● Exercise description:
Please return the text from every record below word for word, leaving the pictures out of your answer.

● Text extracted from each page:
· · ·
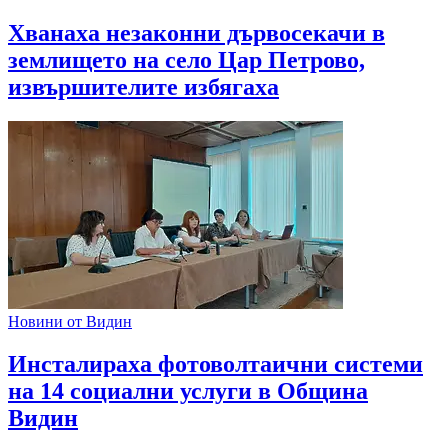
Хванаха незаконни дървосекачи в
землището на село Цар Петрово,
извършителите избягаха
Новини от Видин
Инсталираха фотоволтаични системи
на 14 социални услуги в Община
Видин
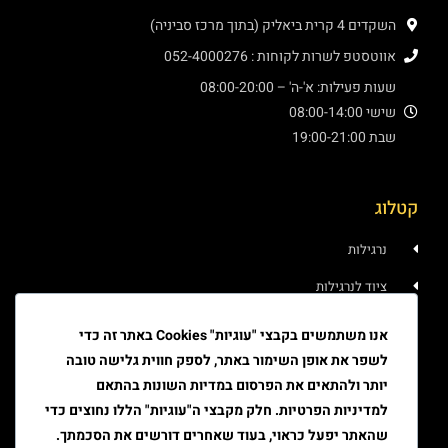
השקדים 4 קרית ביאליק (בתוך מרכז סביניה)
אווטסטפ לשרות לקוחות : 052-4000276
שעות פעילות: א'-ה' – 08:00-20:00
שישי 08:00-14:00
שבת 19:00-21:00
קטלוג
נרגילות
ציוד לנרגילות
איוד
אנו משתמשים בקבצי "עוגיות" Cookies באתר זה כדי
לשפר את אופן השימור באתר, לספק חווית גלישה טובה
טבק
יותר ולהתאים את הפרסום במדיות השונות בהתאם
ציוד גלגול
למדיניות הפרטיות. חלק מקבצי ה"עוגיות" הללו נחוצים כדי
שהאתר יפעל כראוי, בעוד שאחרים דורשים את הסכמתך.
ציוד למעשן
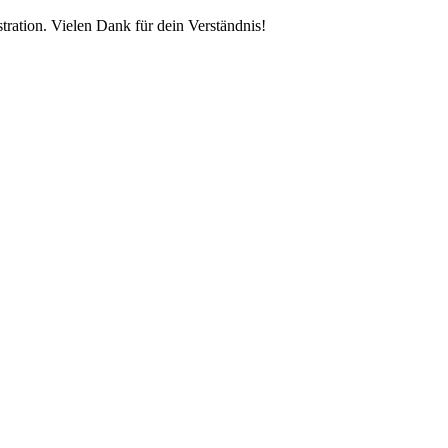
tration. Vielen Dank für dein Verständnis!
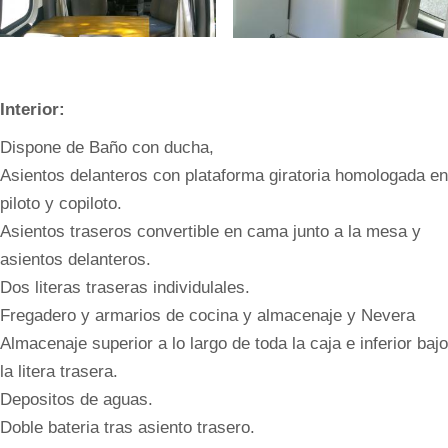
Interior:
Dispone de Baño con ducha,
Asientos delanteros con plataforma giratoria homologada en
piloto y copiloto.
Asientos traseros convertible en cama junto a la mesa y
asientos delanteros.
Dos literas traseras individulales.
Fregadero y armarios de cocina y almacenaje y Nevera
Almacenaje superior a lo largo de toda la caja e inferior bajo
la litera trasera.
Depositos de aguas.
Doble bateria tras asiento trasero.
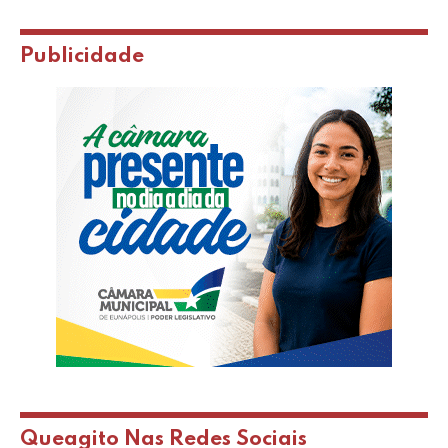
Publicidade
Queagito Nas Redes Sociais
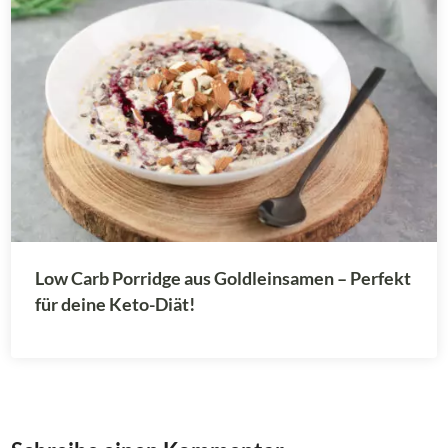
Low Carb Porridge aus Goldleinsamen – Perfekt
für deine Keto-Diät!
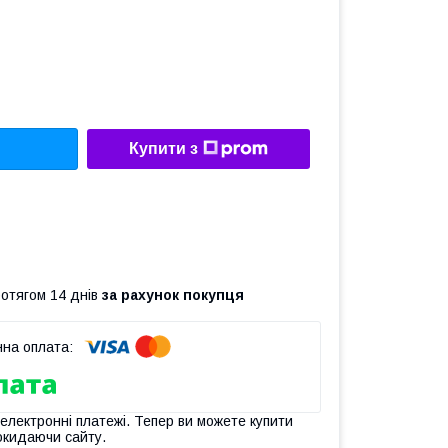
Купити з
ротягом 14 днів
за рахунок покупця
 електронні платежі. Тепер ви можете купити
окидаючи сайту.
· · ·
● Answer below:
Хванаха незаконни дървосекачи в
землището на село Цар Петрово,
извършителите избягаха
Новини от Видин
Инсталираха фотоволтаични системи
на 14 социални услуги в Община
Видин
השקדים 4 קרית ביאליק (בתוך מרכז סביניה)
אווטסטפ לשרות לקוחות : 052-4000276
שעות פעילות: א'-ה' – 08:00-20:00
שישי 08:00-14:00
שבת 19:00-21:00
קטלוג
נרגילות
ציוד לנרגילות
איוד
אנו משתמשים בקבצי "עוגיות" Cookies באתר זה כדי
לשפר את אופן השימור באתר, לספק חווית גלישה טובה
טבק
יותר ולהתאים את הפרסום במדיות השונות בהתאם
ציוד גלגול
למדיניות הפרטיות. חלק מקבצי ה"עוגיות" הללו נחוצים כדי
שהאתר יפעל כראוי, בעוד שאחרים דורשים את הסכמתך.
ציוד למעשן
tration. Vielen Dank für dein Verständnis!
Interior:
Dispone de Baño con ducha,
Asientos delanteros con plataforma giratoria homologada en
piloto y copiloto.
Asientos traseros convertible en cama junto a la mesa y
asientos delanteros.
Dos literas traseras individulales.
Fregadero y armarios de cocina y almacenaje y Nevera
Almacenaje superior a lo largo de toda la caja e inferior bajo
la litera trasera.
Depositos de aguas.
Doble bateria tras asiento trasero.
Publicidade
Queagito Nas Redes Sociais
Low Carb Porridge aus Goldleinsamen – Perfekt
für deine Keto-Diät!
Купити з
ротягом 14 днів
за рахунок покупця
 електронні платежі. Тепер ви можете купити
окидаючи сайту.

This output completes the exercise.